Askari Metals (ASX:AS2) has announced today that it has executed a landmark deal to acquire an advanced Lithium-Tantalum-Tin project in Namibia, Africa. The company has executed a binding Heads of Agreement (HoA) signed with LexRox Exploration Services (Pty) Ltd (LexRox) to acquire a 90 per cent interest in the project. Commenting on Acquisition of the Uis Lithium-Tantalum-Tin Project, Executive Director Mr Gino D’Anna stated: “The acquisition of the Uis Lithium-Tantalum-Tin Project signifies a transformational period for the Company as we expand our exposure to the battery metals sector. To acquire a project within 2.5km from an operating mine sharing the same geology and mineralised pegmatites is remarkable.” Shares are trading 5.3 per cent higher at 50 cents.

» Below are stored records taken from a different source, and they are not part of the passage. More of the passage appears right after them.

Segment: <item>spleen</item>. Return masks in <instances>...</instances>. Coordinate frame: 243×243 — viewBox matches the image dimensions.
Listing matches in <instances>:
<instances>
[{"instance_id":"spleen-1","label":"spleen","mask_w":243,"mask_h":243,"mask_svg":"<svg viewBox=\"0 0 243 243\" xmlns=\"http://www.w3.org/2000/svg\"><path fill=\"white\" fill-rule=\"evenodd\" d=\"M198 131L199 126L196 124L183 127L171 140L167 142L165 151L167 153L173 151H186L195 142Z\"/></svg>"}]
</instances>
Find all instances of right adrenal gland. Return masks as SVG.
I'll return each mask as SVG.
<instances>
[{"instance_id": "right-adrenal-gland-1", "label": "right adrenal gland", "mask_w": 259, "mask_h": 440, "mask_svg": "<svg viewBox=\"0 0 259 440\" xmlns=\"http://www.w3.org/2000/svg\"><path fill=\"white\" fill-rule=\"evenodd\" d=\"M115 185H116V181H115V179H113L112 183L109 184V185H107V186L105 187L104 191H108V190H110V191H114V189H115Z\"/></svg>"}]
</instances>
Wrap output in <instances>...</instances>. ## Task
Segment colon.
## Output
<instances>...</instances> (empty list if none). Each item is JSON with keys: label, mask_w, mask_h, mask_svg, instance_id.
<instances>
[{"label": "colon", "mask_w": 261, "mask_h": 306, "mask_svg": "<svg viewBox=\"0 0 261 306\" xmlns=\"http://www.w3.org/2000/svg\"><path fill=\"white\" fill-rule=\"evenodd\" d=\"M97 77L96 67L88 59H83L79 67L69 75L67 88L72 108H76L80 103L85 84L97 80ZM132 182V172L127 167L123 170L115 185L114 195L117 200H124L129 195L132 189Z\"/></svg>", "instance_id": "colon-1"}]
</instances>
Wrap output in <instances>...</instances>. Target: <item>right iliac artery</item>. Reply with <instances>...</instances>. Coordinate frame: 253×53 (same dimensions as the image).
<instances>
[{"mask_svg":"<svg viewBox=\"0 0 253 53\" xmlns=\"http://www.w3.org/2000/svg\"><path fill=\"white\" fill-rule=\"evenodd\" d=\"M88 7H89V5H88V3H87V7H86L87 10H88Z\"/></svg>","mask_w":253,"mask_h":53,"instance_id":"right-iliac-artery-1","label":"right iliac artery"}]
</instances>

Australian medical technology company LBT Innovations (ASX:LBT) a leader in medical technology automation using artificial intelligence, announced this morning that it will be conducting a pro-rata non-renounceable entitlement offer to existing eligible shareholders. The company is seeking to raise up to approximately $3.5 million (before costs) through the offer of one new fully paid ordinary share in the capital of the company for every six shares held by eligible shareholders at an issue price of $0.065 per share, plus one free attaching option for every three new shares subscribed for. The company intends to use the proceeds of the offer to support expected sales growth and finalisation of the core offering of Analysis Modules which will extend the utility of the APAS Independence. Shares are trading down 13.7 per cent to 6 cents.

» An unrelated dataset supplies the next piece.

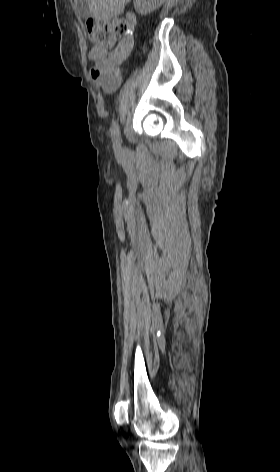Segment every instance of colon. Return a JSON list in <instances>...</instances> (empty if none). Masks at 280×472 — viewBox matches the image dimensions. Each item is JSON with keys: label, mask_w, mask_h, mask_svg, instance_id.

Immutep (ASX:IMM; NASDAQ:IMMP), a clinical-stage biotechnology company developing novel immunotherapies for cancer and autoimmune disease, today provides an update on the ongoing development of its product candidates, eftilagimod alpha (“efti”) and IMP761 for the quarter ended 30 September 2022 (Q1 FY23). Key highlights include: Clinical development strategy for efti to prioritise non-small cell lung cancer (NSCLC), as well as advance head & neck squamous cell cancer (HNSCC) and metastatic breast cancer (MBC). Further encouraging interim data in 2nd line NSCLC from TACTI-002 comparing favourably to standard of care chemotherapy-based options. Three abstracts accepted at the upcoming SITC Annual Meeting 2022 including first interim data from INSIGHT-003 trial and a late breaking abstract. New investigator-initiated Phase II trial in new indication soft tissue sarcoma. Board strengthened with LAG-3 pioneer, Professor Frédéric Triebel, Immutep’s CSO and CMO. Fast Track designation granted by US FDA for efti in 1st line NSCLC, post period and lastly strong cash position of $73.9 million, giving cash runway into early calendar year 2024. Shares are trading down 1.7 per cent to 29 cents.

Commodities and the dollar

Gold is trading at US$1653.51 an ounce.
Iron ore is flat at US$93.00 a tonne.
Iron ore futures are pointing to a fall of 0.6 per cent.
One Australian dollar is buying 63.33 US cents.